**Instructions to follow**
Reproduce the records below exactly as they are written.

Saved data entries
——

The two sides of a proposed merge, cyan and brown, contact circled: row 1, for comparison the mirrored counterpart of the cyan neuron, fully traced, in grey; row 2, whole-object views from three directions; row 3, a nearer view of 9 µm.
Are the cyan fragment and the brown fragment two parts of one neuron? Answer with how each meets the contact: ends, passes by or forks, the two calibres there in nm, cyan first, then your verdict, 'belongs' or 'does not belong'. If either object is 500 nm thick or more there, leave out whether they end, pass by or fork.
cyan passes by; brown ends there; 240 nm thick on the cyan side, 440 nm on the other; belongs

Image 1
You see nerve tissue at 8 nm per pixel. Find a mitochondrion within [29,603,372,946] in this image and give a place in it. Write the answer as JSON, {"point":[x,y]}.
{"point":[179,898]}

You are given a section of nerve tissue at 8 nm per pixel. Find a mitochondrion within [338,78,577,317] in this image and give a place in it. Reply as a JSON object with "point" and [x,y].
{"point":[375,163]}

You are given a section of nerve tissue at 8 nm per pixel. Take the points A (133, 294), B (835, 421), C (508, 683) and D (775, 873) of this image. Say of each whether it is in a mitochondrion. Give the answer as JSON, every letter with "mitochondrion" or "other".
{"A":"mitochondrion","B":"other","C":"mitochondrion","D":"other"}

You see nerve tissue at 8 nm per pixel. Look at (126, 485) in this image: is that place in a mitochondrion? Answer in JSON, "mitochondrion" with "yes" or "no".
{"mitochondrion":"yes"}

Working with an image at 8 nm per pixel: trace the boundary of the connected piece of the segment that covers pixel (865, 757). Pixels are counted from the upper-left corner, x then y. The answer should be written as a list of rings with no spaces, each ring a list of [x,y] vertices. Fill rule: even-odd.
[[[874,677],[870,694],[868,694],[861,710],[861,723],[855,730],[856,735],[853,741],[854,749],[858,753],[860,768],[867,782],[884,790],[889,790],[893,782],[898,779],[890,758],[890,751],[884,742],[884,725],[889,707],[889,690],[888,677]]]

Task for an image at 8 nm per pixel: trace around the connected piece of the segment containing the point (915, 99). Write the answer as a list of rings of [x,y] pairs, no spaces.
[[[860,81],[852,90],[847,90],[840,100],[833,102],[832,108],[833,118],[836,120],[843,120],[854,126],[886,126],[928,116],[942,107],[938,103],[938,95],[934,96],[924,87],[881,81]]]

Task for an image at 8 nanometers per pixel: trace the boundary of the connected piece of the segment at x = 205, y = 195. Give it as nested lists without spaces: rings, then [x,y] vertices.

——

**Finished task**
The two sides of a proposed merge, cyan and brown, contact circled: row 1, for comparison the mirrored counterpart of the cyan neuron, fully traced, in grey; row 2, whole-object views from three directions; row 3, a nearer view of 9 µm.
Are the cyan fragment and the brown fragment two parts of one neuron? Answer with how each meets the contact: ends, passes by or forks, the two calibres there in nm, cyan first, then your verdict, 'belongs' or 'does not belong'. If either object is 500 nm thick or more there, leave out whether they end, pass by or fork.
cyan passes by; brown ends there; 240 nm thick on the cyan side, 440 nm on the other; belongs

Image 1
You see nerve tissue at 8 nm per pixel. Find a mitochondrion within [29,603,372,946] in this image and give a place in it. Write the answer as JSON, {"point":[x,y]}.
{"point":[179,898]}

You are given a section of nerve tissue at 8 nm per pixel. Find a mitochondrion within [338,78,577,317] in this image and give a place in it. Reply as a JSON object with "point" and [x,y].
{"point":[375,163]}

You are given a section of nerve tissue at 8 nm per pixel. Take the points A (133, 294), B (835, 421), C (508, 683) and D (775, 873) of this image. Say of each whether it is in a mitochondrion. Give the answer as JSON, every letter with "mitochondrion" or "other".
{"A":"mitochondrion","B":"other","C":"mitochondrion","D":"other"}

You see nerve tissue at 8 nm per pixel. Look at (126, 485) in this image: is that place in a mitochondrion? Answer in JSON, "mitochondrion" with "yes" or "no".
{"mitochondrion":"yes"}

Working with an image at 8 nm per pixel: trace the boundary of the connected piece of the segment that covers pixel (865, 757). Pixels are counted from the upper-left corner, x then y. The answer should be written as a list of rings with no spaces, each ring a list of [x,y] vertices. Fill rule: even-odd.
[[[874,677],[870,694],[868,694],[861,710],[861,723],[855,730],[856,735],[853,741],[854,749],[858,753],[860,768],[867,782],[884,790],[889,790],[893,782],[898,779],[890,758],[890,751],[884,742],[884,725],[889,707],[889,690],[888,677]]]

Task for an image at 8 nm per pixel: trace around the connected piece of the segment containing the point (915, 99). Write the answer as a list of rings of [x,y] pairs, no spaces.
[[[860,81],[852,90],[847,90],[840,100],[833,102],[832,108],[833,118],[836,120],[843,120],[854,126],[886,126],[928,116],[942,107],[938,103],[938,95],[934,96],[924,87],[881,81]]]

Task for an image at 8 nanometers per pixel: trace the boundary of the connected piece of the segment at x = 205, y = 195. Give it as nested lists without spaces: rings, then [x,y] vertices.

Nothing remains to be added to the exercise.